We spend 80 minutes with our eight women of focus: Jayne Atkinson, Paget Brewster, L. Scott Caldwell, Alicia Coppola, Roxanne Hart, Catherine Hicks, Roma Maffia, and Cristine Rose. It’s fun to point and shout at the TV and let all within earshot know that you recognize that person from A, B, and C. “Oh, and I loved her on Nip/Tuck!” It’s amusing and interesting to see the breadth of someone’s career and realize you don’t know their name. That’s what worked for Guy, and it’s still a great hook with Gal.

But where the former ran out of steam, Gal uses its platform to launch into a serious and relevant discussion surrounding women’s roles in Hollywood. They run the gamut of topics, touching on age, race, and sexism in general. Sadly, there aren’t many surprises contained in this tight doc, but it’s as jarring as it is refreshing to hear such issues spoken about so matter-of-factly. These women live in the world of Hollywood inequality, and for them, it isn’t a debate or a thesis, it’s their lives.

While it’s never comforting to hear the often unspoken realities of women in their 40s getting cast as 50, or the lack of meaty female parts, the most upsetting portion of this film comes courtesy of Paget Brewster.
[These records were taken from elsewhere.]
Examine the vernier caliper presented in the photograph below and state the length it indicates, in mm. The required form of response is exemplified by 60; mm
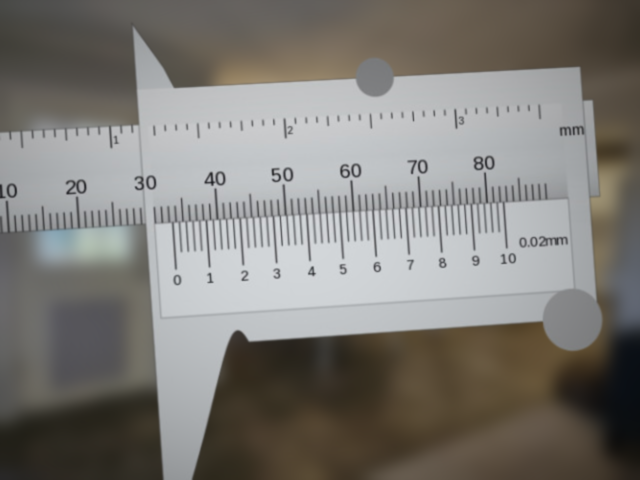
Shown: 33.5; mm
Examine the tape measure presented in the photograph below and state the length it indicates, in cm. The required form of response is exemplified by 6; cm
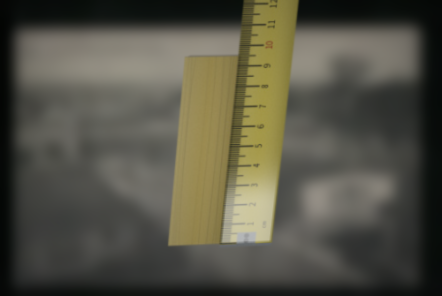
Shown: 9.5; cm
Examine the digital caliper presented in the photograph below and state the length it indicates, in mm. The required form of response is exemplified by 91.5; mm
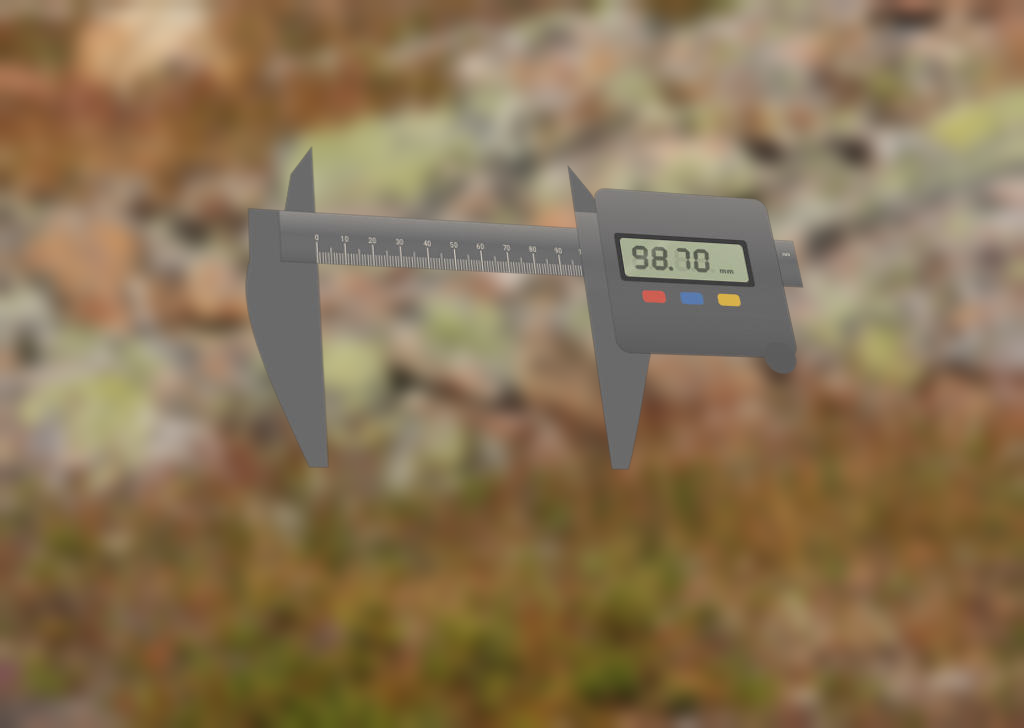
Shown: 98.70; mm
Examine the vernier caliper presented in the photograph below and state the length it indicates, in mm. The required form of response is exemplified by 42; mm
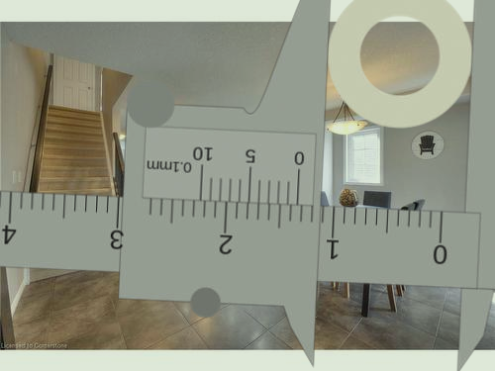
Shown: 13.4; mm
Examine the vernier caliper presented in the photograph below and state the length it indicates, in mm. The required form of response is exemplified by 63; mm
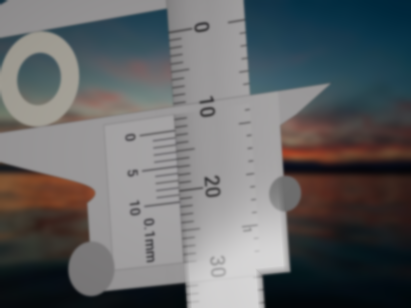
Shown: 12.4; mm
It’s hard to watch, and Brewster is visibly uncomfortable as she recounts her experience on set. While filming a love scene, her male costar kept “trying to put his fingers inside of my body.” She actively fought the advance, eventually internalizing her sexual assault, thinking she had “done something wrong.” She speaks of guilt and the impact of the encounter is clear. Stories like this make it clear that this film is going places its predecessor did not.

Brewster’s gut-wrenching account fades into Cristine Rose imparting these words of wisdom: “There’s nothing you should do to get a role.” I don’t recall anyone featured in That Guy… Who Was in That Thing ever having to articulate a similar sentiment.

The male version of this documentary was a cool, outsider look at what it’s like in Hollywood if you’re not Brad Pitt or George Clooney. The female-led sequel is compelling, harrowing, and downright enraging. These women are just struggling for work, they are struggling to be treated like people.

That Gal… Who Was in That Thing is streaming on Netflix US, and the women featured can be seen in hundreds of shows and movies, from Child’s Play to Lost.